===== XIII. Clustering =====

==== 13.1 - Unsupervised Learning: Introduction ====

  * A **Clustering algorithm** finds clusters in datasets with no labels.

==== 13.2 - K-Means Algorithm ====

  * We randomly initialize two points, called the **cluster centroids**.
  * Then, we have two steps in the K-means iterative algorithm:
    - Cluster assignment step: Assign each example in the dataset to the cluster of the closest centroid.
    - Move the centroids to the new mean location of its cluster.
  * Until the centroids are not moving anymore.

=== Algorithm ===

  - Randomly initialier K cluster centroids \(\mu_1,\mu2, \dots, \mu_K \in \mathbb{R}^n\).
  - Repeat:
    - for i=1 to m: \(c^{(i)}\) := index (from 1 to K) of cluster centroid closest to \(x^{(i)}\) (we use the distance \(\|x-\mu_k\|\)).
    - for k=1 to K: \(\mu_k\) := average (mean) of points assiged to cluster k.

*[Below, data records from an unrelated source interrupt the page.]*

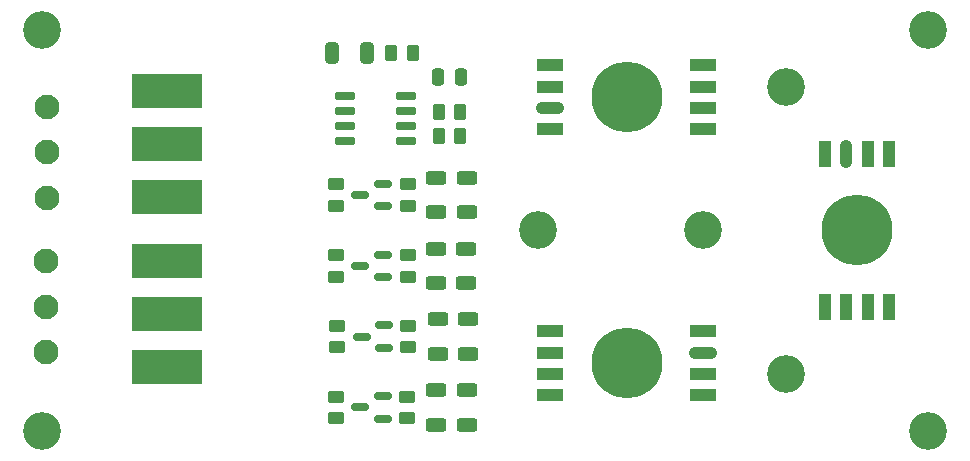
<source format=gbr>
%TF.GenerationSoftware,KiCad,Pcbnew,8.0.3*%
%TF.CreationDate,2024-08-07T13:34:54+02:00*%
%TF.ProjectId,NP_RGBW_HP,4e505f52-4742-4575-9f48-502e6b696361,rev?*%
%TF.SameCoordinates,Original*%
%TF.FileFunction,Soldermask,Top*%
%TF.FilePolarity,Negative*%
%FSLAX46Y46*%
G04 Gerber Fmt 4.6, Leading zero omitted, Abs format (unit mm)*
G04 Created by KiCad (PCBNEW 8.0.3) date 2024-08-07 13:34:54*
%MOMM*%
%LPD*%
G01*
G04 APERTURE LIST*
G04 Aperture macros list*
%AMRoundRect*
0 Rectangle with rounded corners*
0 $1 Rounding radius*
0 $2 $3 $4 $5 $6 $7 $8 $9 X,Y pos of 4 corners*
0 Add a 4 corners polygon primitive as box body*
4,1,4,$2,$3,$4,$5,$6,$7,$8,$9,$2,$3,0*
0 Add four circle primitives for the rounded corners*
1,1,$1+$1,$2,$3*
1,1,$1+$1,$4,$5*
1,1,$1+$1,$6,$7*
1,1,$1+$1,$8,$9*
0 Add four rect primitives between the rounded corners*
20,1,$1+$1,$2,$3,$4,$5,0*
20,1,$1+$1,$4,$5,$6,$7,0*
20,1,$1+$1,$6,$7,$8,$9,0*
20,1,$1+$1,$8,$9,$2,$3,0*%
G04 Aperture macros list end*
%ADD10RoundRect,0.250000X-0.450000X0.262500X-0.450000X-0.262500X0.450000X-0.262500X0.450000X0.262500X0*%
%ADD11RoundRect,0.150000X0.587500X0.150000X-0.587500X0.150000X-0.587500X-0.150000X0.587500X-0.150000X0*%
%ADD12R,2.200000X1.100000*%
%ADD13RoundRect,0.550000X0.650000X0.000010X-0.650000X0.000010X-0.650000X-0.000010X0.650000X-0.000010X0*%
%ADD14C,6.000000*%
%ADD15RoundRect,0.250000X0.450000X-0.262500X0.450000X0.262500X-0.450000X0.262500X-0.450000X-0.262500X0*%
%ADD16C,3.200000*%
%ADD17RoundRect,0.250000X0.625000X-0.312500X0.625000X0.312500X-0.625000X0.312500X-0.625000X-0.312500X0*%
%ADD18C,2.100000*%
%ADD19RoundRect,0.250000X0.325000X0.650000X-0.325000X0.650000X-0.325000X-0.650000X0.325000X-0.650000X0*%
%ADD20RoundRect,0.250000X-0.250000X-0.475000X0.250000X-0.475000X0.250000X0.475000X-0.250000X0.475000X0*%
%ADD21RoundRect,0.250000X0.262500X0.450000X-0.262500X0.450000X-0.262500X-0.450000X0.262500X-0.450000X0*%
%ADD22RoundRect,0.150000X-0.725000X-0.150000X0.725000X-0.150000X0.725000X0.150000X-0.725000X0.150000X0*%
%ADD23R,1.100000X2.200000*%
%ADD24RoundRect,0.550000X-0.000010X0.650000X-0.000010X-0.650000X0.000010X-0.650000X0.000010X0.650000X0*%
%ADD25R,6.000000X3.000000*%
%ADD26RoundRect,0.550000X-0.650000X-0.000010X0.650000X-0.000010X0.650000X0.000010X-0.650000X0.000010X0*%
%ADD27RoundRect,0.250000X-0.262500X-0.450000X0.262500X-0.450000X0.262500X0.450000X-0.262500X0.450000X0*%
G04 APERTURE END LIST*
D10*
%TO.C,R1*%
X99000000Y-64087500D03*
X99000000Y-65912500D03*
%TD*%
D11*
%TO.C,Q2*%
X96837500Y-71950000D03*
X96837500Y-70050000D03*
X94962500Y-71000000D03*
%TD*%
D12*
%TO.C,L3*%
X124000000Y-81958330D03*
X124000000Y-80158330D03*
D13*
X124000000Y-78358330D03*
D12*
X124000000Y-76558330D03*
X111000000Y-76558330D03*
X111000000Y-78358330D03*
X111000000Y-80158330D03*
X111000000Y-81958330D03*
D14*
X117500000Y-79258330D03*
%TD*%
D15*
%TO.C,R12*%
X92900000Y-65912500D03*
X92900000Y-64087500D03*
%TD*%
D10*
%TO.C,R9*%
X98900000Y-82087500D03*
X98900000Y-83912500D03*
%TD*%
D11*
%TO.C,Q1*%
X96837500Y-65950000D03*
X96837500Y-64050000D03*
X94962500Y-65000000D03*
%TD*%
D16*
%TO.C,REF\u002A\u002A1*%
X124000000Y-68000000D03*
%TD*%
D17*
%TO.C,R8*%
X104100000Y-78462500D03*
X104100000Y-75537500D03*
%TD*%
%TO.C,R7*%
X101500000Y-78462500D03*
X101500000Y-75537500D03*
%TD*%
%TO.C,R11*%
X104000000Y-84462500D03*
X104000000Y-81537500D03*
%TD*%
D11*
%TO.C,Q4*%
X96837500Y-83950000D03*
X96837500Y-82050000D03*
X94962500Y-83000000D03*
%TD*%
D17*
%TO.C,R5*%
X101370000Y-72485000D03*
X101370000Y-69560000D03*
%TD*%
D15*
%TO.C,R15*%
X92900000Y-83912500D03*
X92900000Y-82087500D03*
%TD*%
D16*
%TO.C,REF\u002A\u002A*%
X143000000Y-85000000D03*
%TD*%
D18*
%TO.C,REF\u002A\u002A*%
X68430000Y-65232000D03*
%TD*%
D19*
%TO.C,C1*%
X95475000Y-53000000D03*
X92525000Y-53000000D03*
%TD*%
D16*
%TO.C,REF\u002A\u002A*%
X143000000Y-51000000D03*
%TD*%
D15*
%TO.C,R14*%
X93000000Y-77912500D03*
X93000000Y-76087500D03*
%TD*%
D18*
%TO.C,REF\u002A\u002A*%
X68430000Y-61376000D03*
%TD*%
D16*
%TO.C,REF\u002A\u002A1*%
X131000000Y-80124356D03*
%TD*%
D17*
%TO.C,R2*%
X104000000Y-66462500D03*
X104000000Y-63537500D03*
%TD*%
D16*
%TO.C,REF\u002A\u002A*%
X68000000Y-51000000D03*
%TD*%
D20*
%TO.C,C2*%
X101550000Y-55000000D03*
X103450000Y-55000000D03*
%TD*%
D21*
%TO.C,R18*%
X103412500Y-60000000D03*
X101587500Y-60000000D03*
%TD*%
D17*
%TO.C,R10*%
X101400000Y-84462500D03*
X101400000Y-81537500D03*
%TD*%
D22*
%TO.C,U1*%
X93662981Y-56595000D03*
X93662981Y-57865000D03*
X93662981Y-59135000D03*
X93662981Y-60405000D03*
X98812981Y-60405000D03*
X98812981Y-59135000D03*
X98812981Y-57865000D03*
X98812981Y-56595000D03*
%TD*%
D18*
%TO.C,REF\u002A\u002A*%
X68370000Y-70600000D03*
%TD*%
D17*
%TO.C,R3*%
X101400000Y-66462500D03*
X101400000Y-63537500D03*
%TD*%
D23*
%TO.C,L2*%
X139700000Y-61500000D03*
X137900000Y-61500000D03*
D24*
X136100000Y-61500000D03*
D23*
X134300000Y-61500000D03*
X134300000Y-74500000D03*
X136100000Y-74500000D03*
X137900000Y-74500000D03*
X139700000Y-74500000D03*
D14*
X137000000Y-68000000D03*
%TD*%
D10*
%TO.C,R4*%
X99000000Y-70087500D03*
X99000000Y-71912500D03*
%TD*%
D25*
%TO.C,J1*%
X78620000Y-56180000D03*
X78620000Y-60680000D03*
X78620000Y-65180000D03*
%TD*%
D12*
%TO.C,L1*%
X111000000Y-54041670D03*
X111000000Y-55841670D03*
D26*
X111000000Y-57641670D03*
D12*
X111000000Y-59441670D03*
X124000000Y-59441670D03*
X124000000Y-57641670D03*
X124000000Y-55841670D03*
X124000000Y-54041670D03*
D14*
X117500000Y-56741670D03*
%TD*%
D16*
%TO.C,REF\u002A\u002A2*%
X131000000Y-55875644D03*
%TD*%
D10*
%TO.C,R6*%
X99000000Y-76087500D03*
X99000000Y-77912500D03*
%TD*%
D11*
%TO.C,Q3*%
X96937500Y-77950000D03*
X96937500Y-76050000D03*
X95062500Y-77000000D03*
%TD*%
D18*
%TO.C,REF\u002A\u002A*%
X68430000Y-57520000D03*
%TD*%
%TO.C,REF\u002A\u002A*%
X68370000Y-74456000D03*
%TD*%
D21*
%TO.C,R16*%
X99412500Y-53000000D03*
X97587500Y-53000000D03*
%TD*%
D16*
%TO.C,REF\u002A\u002A*%
X110000000Y-68000000D03*
%TD*%
%TO.C,REF\u002A\u002A*%
X68000000Y-85000000D03*
%TD*%
D15*
%TO.C,R13*%
X92900000Y-71912500D03*
X92900000Y-70087500D03*
%TD*%
D18*
%TO.C,REF\u002A\u002A*%
X68370000Y-78312000D03*
%TD*%
D17*
%TO.C,R19*%
X103880000Y-72495000D03*
X103880000Y-69570000D03*
%TD*%
D27*
%TO.C,R17*%
X101587500Y-58000000D03*
X103412500Y-58000000D03*
%TD*%
D25*
%TO.C,J2*%
X78570000Y-70570000D03*
X78570000Y-75070000D03*
X78570000Y-79570000D03*
%TD*%
M02*

</source>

  * Finally if there is a cluster with no point assigned to it, we can:
    - eliminate that cluster,
    - randomly re-initialize the position of the cluster centroid.

=== K-means for non-separated clusters ===

  * K-means also works when the data is not separated into clusters.

==== 13.3 - Optimization Objective ====

  * \(c^{(i)}\) : index of cluster to which example i is currently assigned.
  * \(\mu_k\) : cluster centroid k
  * \(\mu_{c^{(i)}}\): cluster centroid of cluster to which example i has been assigned.

  * The cost function for the K-means can then be written as:
\[J(c^{(1)},\dots,c^{(m)},\mu_1,\dots,\mu_K) = \frac{1}{m} \sum\limits_{i=1}^m \|x^{(i)} - \mu_{c^{(i)}}\|^2 \]

  * This cost function is sometimes called the **distortion cost function**.

==== 13.4 - Random Initialization ====

  * We should have K < m.
  * Randomly pick K training examples and assign them as cluster centroids.
  * To avoid local optimun, we can run K-means about 50 -1000 times. Then we pick the result that provide the lowest value for the cost function. This can be useful for k = 2-10.


==== 13.5 - Choosing the number of clusters ====

  * **Elbow method** : distortion goes rapidly first, then after the elbow it goes slowly (when drawing Cost function with respect to the number of clusters).